O palco, os músicos, o público, todos pertencem ao século 21. Mas Matthieu Lussier, regente do grupo Les Violons du Roy, prepara-se para, nesta segunda-feira, na Sala São Paulo, uma viagem em direção ao século 18. “É essa a graça dessa música. O fato de que, ainda que faça parte de uma época específica, o período barroco, não precisamos nos despir daquilo que somos para compreendê-la. Pelo contrário, ela é capaz de falar com a nossa sensibilidade assim como ela é hoje. E isso é fascinante”, diz.
Maestro e músicos canadenses desembarcam nesta segunda-feira em São Paulo para se apresentar pela temporada da Cultura Artística. O concerto evoca a velha história da boa e da má notícia. A má é que, na semana passada, a mezzo soprano checa Magdalena Kozená, estrela do canto lírico internacional, cancelou sua participação na apresentação, alegando motivos familiares. A boa? No seu lugar, canta a soprano russa Julia Lezhneva, que, aos 28 anos, tem conquistado os principais palcos do mundo.
O repertório da apresentação, que antes seria composto apenas de Händel, sofreu algumas alterações. O compositor segue predominante, com concertos e árias de óperas, mas agora está presente também Vivaldi – contribuição de Lezhneva, que, em um de seus principais CDs, une a obra dos dois compositores. “Para mim, o fascinante é encontrar formas de diálogo entre autores e foi o que buscamos fazer entre Händel e Vivaldi”, disse ela, em uma entrevista recente à Classic FM, na qual falou também sobre o seu fascínio pelo repertório barroco. “Nele você tem a chance de se colocar, a sua sensibilidade, quero dizer, de uma maneira mais presente na interpretação.”
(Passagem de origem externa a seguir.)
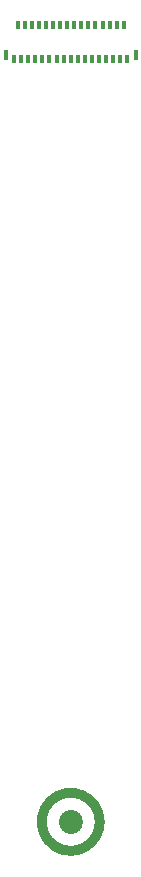
<source format=gbp>
G04*
G04 #@! TF.GenerationSoftware,Altium Limited,Altium Designer,24.5.2 (23)*
G04*
G04 Layer_Color=128*
%FSLAX44Y44*%
%MOMM*%
G71*
G04*
G04 #@! TF.SameCoordinates,DF3C02B5-3F0F-4488-AB2D-F481A5C04937*
G04*
G04*
G04 #@! TF.FilePolarity,Positive*
G04*
G01*
G75*
%ADD14C,0.8800*%
%ADD15C,2.0300*%
%ADD16C,0.2500*%
%ADD17R,0.3000X0.8000*%
%ADD18R,0.3000X0.6500*%
%ADD19R,0.4000X0.9500*%
D14*
X668454Y87463D02*
G03*
X671620Y99540I-21454J12077D01*
G01*
X659078Y78086D02*
G03*
X668454Y87463I-12077J21454D01*
G01*
X647000Y74920D02*
G03*
X659078Y78086I0J24620D01*
G01*
X671620Y99540D02*
G03*
X647000Y74920I-24620J0D01*
G01*
D15*
Y99540D02*
D03*
D16*
Y75240D02*
D03*
D17*
X683000Y745661D02*
D03*
X671000D02*
D03*
X599000D02*
D03*
X605000D02*
D03*
X611000D02*
D03*
X617000D02*
D03*
X623000D02*
D03*
X629000D02*
D03*
X635000D02*
D03*
X641000D02*
D03*
X647000D02*
D03*
X653000D02*
D03*
X659000D02*
D03*
X665000D02*
D03*
X677000D02*
D03*
X689000D02*
D03*
X695000D02*
D03*
D18*
X686000Y774411D02*
D03*
X692000D02*
D03*
X602000D02*
D03*
X608000D02*
D03*
X614000D02*
D03*
X620000D02*
D03*
X626000D02*
D03*
X632000D02*
D03*
X638000D02*
D03*
X644000D02*
D03*
X650000D02*
D03*
X656000D02*
D03*
X662000D02*
D03*
X668000D02*
D03*
X674000D02*
D03*
X680000D02*
D03*
D19*
X592000Y748411D02*
D03*
X702000D02*
D03*
M02*

</source>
Lussier concorda. “No barroco, você tem as notas, mas faltam muitas indicações na partitura a respeito da maneira como elas devem ser tocadas, o que exige muita pesquisa, estudo, mas também este senso de liberdade”, afirma. “O período barroco foi um momento teatral, no qual o importante era provocar reações intensas na plateia, tratando de temas como amor, traição, claro, mas fazendo isso por meio de grandes contrastes na música. Se olhamos no dicionário, o termo barroco quer dizer bizarro, estranho. Mas não é disso que se trata mas, sim, de colocar acima de tudo a capacidade de sentir, de se impactar, e é por isso que essa música é atemporal.”
Para o maestro, também é interessante a chance de colocar Händel e Vivaldi lado a lado. “A história criou imagens muito diferentes para eles. Händel foi um mestre da voz. E sua capacidade de, ao escrever para um cantor, retratar todas as emoções humanas, segue impressionante. Vivaldi, por sua vez, é retratado como o padre ensinando música em Veneza, formando virtuoses do violino. Mas, quando você olha a fundo, descobre a mesma intensidade, a mesma violência teatral nos contrastes. É uma música que soa simples, mas que todos que tentaram imitar não conseguiram.”